I’d placed a big bet on the day, but Lady Luck turned cold before dawn. An alpine-start for sage grouse, then the waterfowl opener in the adjacent flyway, and maybe even filling a buddy’s goat tag along the way? Nope. That high-desert trifecta folded before two a.m.

It could have been worse, of course. I could have had whatever God-awful gut-sick the wife had, poor thing. Regardless, “Responsibly Domesticated Adult” was clearly the only hand to play.

But by two p.m., with the patient resting comfortably, the days-old rain flirting with an intermission, and my football team getting clubbed like a baby seal on national television, the right play was feeling a little claustrophobic for all concerned.

“I’m bored,” whined the kiddo.

The dog — who’d noted me loading the truck, shotgun and all, the night before — backed his raise with a hard stare.

Maybe, I thought, with a lucky draw or two, there might yet be a shadow of a chance. Time to make a move.

“Put on your outside clothes, pour your Mom a fresh Gatorade and tell her we’ll be back by dark,” I told the squirt.

I like to think I sounded decisive. I wasn’t. The odds — a house-sour six-year-old, considerable windshield time, gumbo-slicked two-tracks and ornery Fall weather on the continental divide — were not in our favor. But you can’t win if you don’t wager, so ….

The first twenty minutes in the elements were touch-and-go. We found our rhythm in the next mile or so. Then, just about the time that little legs started to flag, and the then distant shelter of the truck gained fresh appeal, we heard the first drumroll of wing beats.

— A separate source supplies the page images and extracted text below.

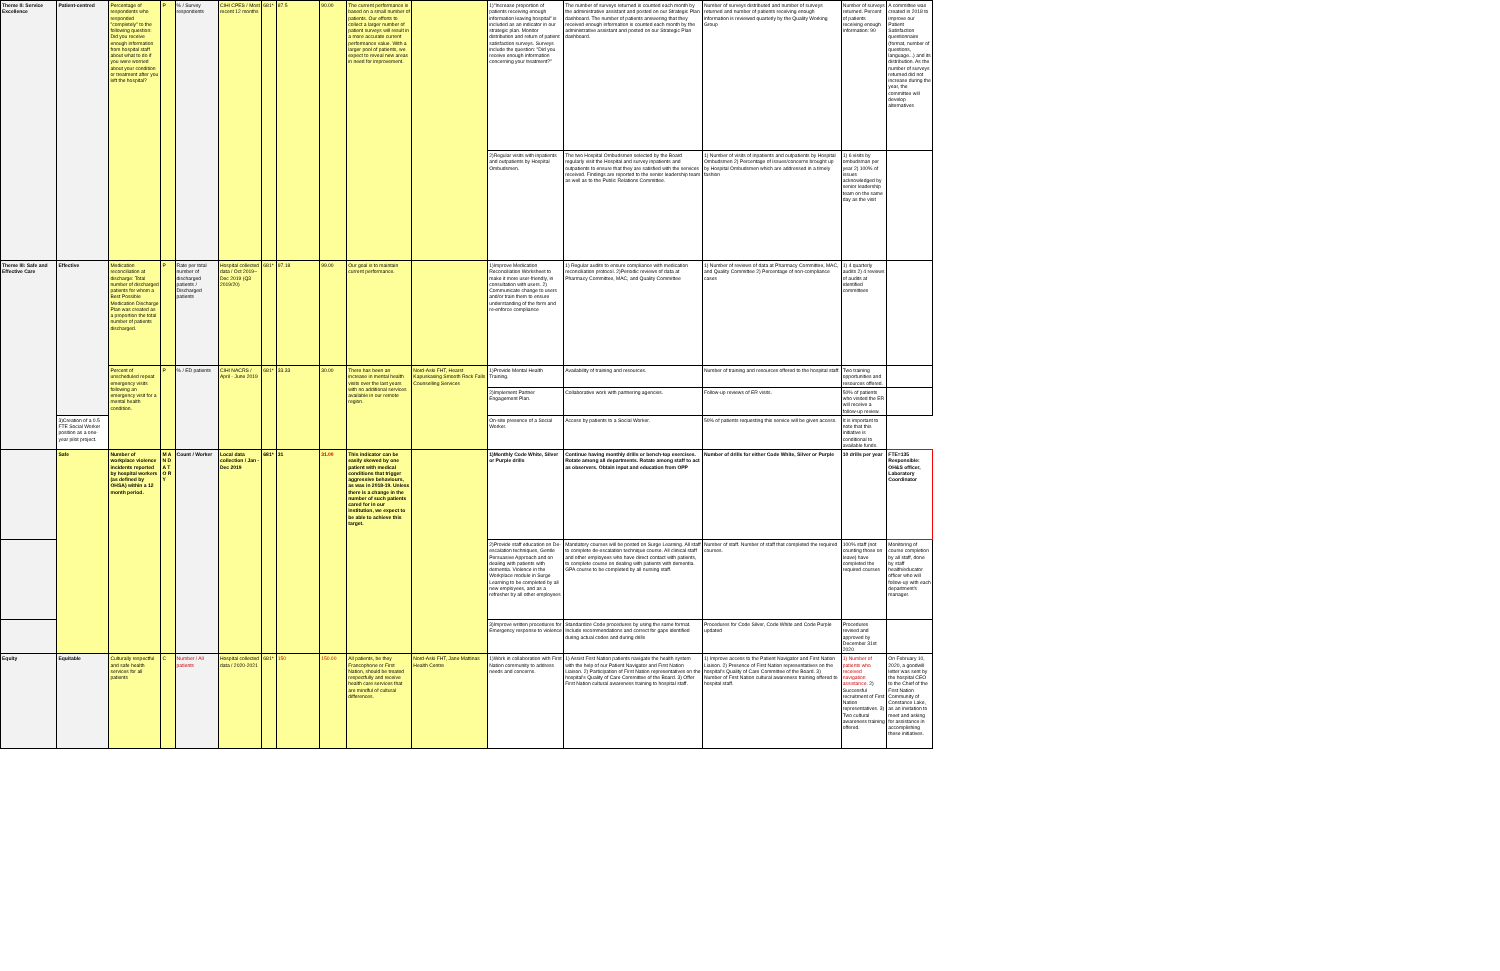| Theme II: Service Excellence | Patient-centred | Percentage of respondents who responded "completely" to the following question: Did you receive enough information from hospital staff about what to do if you were worried about your condition or treatment after you left the hospital? | P | % / Survey respondents | CIHI CPES / Most recent 12 months | 681* | 87.5 | 90.00 | The current performance is based on a small number of patients. Our efforts to collect a larger number of patient surveys will result in a more accurate current performance value. With a larger pool of patients, we expect to reveal new areas in need for improvement. | | 1)"Increase proportion of patients receiving enough information leaving hospital" is included as an indicator in our strategic plan. Monitor distribution and return of patient satisfaction surveys. Surveys include the question: "Did you receive enough information concerning your treatment?" | The number of surveys returned is counted each month by the administrative assistant and posted on our Strategic Plan dashboard. The number of patients answering that they received enough information is counted each month by the administrative assistant and posted on our Strategic Plan dashboard. | Number of surveys distributed and number of surveys returned and number of patients receiving enough information is reviewed quarterly by the Quality Working Group | Number of surveys returned. Percent of patients receiving enough information: 90 | A committee was created in 2018 to improve our Patient Satisfaction questionnaire (format, number of questions, language...) and its distribution. As the number of surveys returned did not increase during the year, the committee will develop alternatives |
| | | | | | | | | | | | 2)Regular visits with inpatients and outpatients by Hospital Ombudsmen. | The two Hospital Ombudsmen selected by the Board regularly visit the Hospital and survey inpatients and outpatients to ensure that they are satisfied with the services received. Findings are reported to the senior leadership team as well as to the Public Relations Committee. | 1) Number of visits of inpatients and outpatients by Hospital Ombudsmen 2) Percentage of issues/concerns brought up by Hospital Ombudsmen which are addressed in a timely fashion | 1) 6 visits by ombudsman per year 2) 100% of issues acknowledged by senior leadership team on the same day as the visit | |
| Theme III: Safe and Effective Care | Effective | Medication reconciliation at discharge: Total number of discharged patients for whom a Best Possible Medication Discharge Plan was created as a proportion the total number of patients discharged. | P | Rate per total number of discharged patients / Discharged patients | Hospital collected data / Oct 2019– Dec 2019 (Q3 2019/20) | 681* | 97.18 | 99.00 | Our goal is to maintain current performance. | | 1)Improve Medication Reconciliation Worksheet to make it more user-friendly, in consultation with users. 2) Communicate change to users and/or train them to ensure understanding of the form and re-enforce compliance | 1) Regular audits to ensure compliance with medication reconciliation protocol. 2)Periodic reviews of data at Pharmacy Committee, MAC, and Quality Committee | 1) Number of reviews of data at Pharmacy Committee, MAC, and Quality Committee 2) Percentage of non-compliance cases | 1) 4 quarterly audits 2) 4 reviews of audits at identified committees | |
| | | Percent of unscheduled repeat emergency visits following an emergency visit for a mental health condition. | P | % / ED patients | CIHI NACRS / April - June 2019 | 681* | 33.33 | 30.00 | There has been an increase in mental health visits over the last years with no additional services available in our remote region. | Nord-Aski FHT, Hearst Kapuskasing Smooth Rock Falls Counselling Services | 1)Provide Mental Health Training. | Availability of training and resources. | Number of training and resources offered to the hospital staff. | Two training opportunities and resources offered. | |
| | | | | | | | | | | | 2)Implement Partner Engagement Plan. | Collaborative work with partnering agencies. | Follow-up reviews of ER visits. | 50% of patients who visited the ER will receive a follow-up review. | |
| | 3)Creation of a 0.5 FTE Social Worker position as a one-year pilot project. | | | | | | | | | | On-site presence of a Social Worker. | Access by patients to a Social Worker. | 50% of patients requesting this service will be given access. | It is important to note that this initiative is conditional to available funds. | |
| | Safe | Number of workplace violence incidents reported by hospital workers (as defined by OHSA) within a 12 month period. | M A N D A T O R Y | Count / Worker | Local data collection / Jan - Dec 2019 | 681* | 31 | 31.00 | This indicator can be easily skewed by one patient with medical conditions that trigger aggressive behaviours, as was in 2018-19. Unless there is a change in the number of such patients cared for in our institution, we expect to be able to achieve this target. | | 1)Monthly Code White, Silver or Purple drills | Continue having monthly drills or bench-top exercises. Rotate among all departments. Rotate among staff to act as observers. Obtain input and education from OPP | Number of drills for either Code White, Silver or Purple | 10 drills per year | FTE=135 Responsible: OH&S officer, Laboratory Coordinator |
| | | | | | | | | | | | 2)Provide staff education on De-escalation techniques, Gentle Persuasive Approach and on dealing with patients with dementia. Violence in the Workplace module in Surge Learning to be completed by all new employees, and as a refresher by all other employees | Mandatory courses will be posted on Surge Learning. All staff to complete de-escalation technique course. All clinical staff and other employees who have direct contact with patients, to complete course on dealing with patients with dementia. GPA course to be completed by all nursing staff. | Number of staff. Number of staff that completed the required courses. | 100% staff (not counting those on leave) have completed the required courses | Monitoring of course completion by all staff, done by staff health/educator officer who will follow-up with each department's manager. |
| | | | | | | | | | | | 3)Improve written procedures for Emergency response to violence | Standardize Code procedures by using the same format. Include recommendations and correct for gaps identified during actual codes and during drills | Procedures for Code Silver, Code White and Code Purple updated | Procedures revised and approved by December 31st 2020 | |
| Equity | Equitable | Culturally respectful and safe health services for all patients | C | Number / All patients | Hospital collected data / 2020-2021 | 681* | 150 | 150.00 | All patients, be they Francophone or First Nation, should be treated respectfully and receive health care services that are mindful of cultural differences. | Nord-Aski FHT, Jane Mattinas Health Centre | 1)Work in collaboration with First Nation community to address needs and concerns. | 1) Assist First Nation patients navigate the health system with the help of our Patient Navigator and First Nation Liaison. 2) Participation of First Nation representatives on the hospital's Quality of Care Committee of the Board. 3) Offer First Nation cultural awareness training to hospital staff. | 1) Improve access to the Patient Navigator and First Nation Liaison. 2) Presence of First Nation representatives on the hospital's Quality of Care Committee of the Board. 3) Number of First Nation cultural awareness training offered to hospital staff. | 1) Number of patients who received navigation assistance. 2) Successful recruitment of First Nation representatives. 3) Two cultural awareness training offered. | On February 10, 2020, a goodwill letter was sent by the hospital CEO to the Chief of the First Nation Community of Constance Lake, as an invitation to meet and asking for assistance in accomplishing these initiatives. |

“You sure made a good decision Dada,” he said an hour later as we crested the last ridge. “Know how I know?”

“No. How?”

“Three ways. Cause it got us unbored. And cause, two… um, cause, we got to get a BIG grouse. And, the most special way is cause Sibley got really, really, like… way into it. You know?”

“Yeah. I know.”

I know that we’d hit the trifecta after all.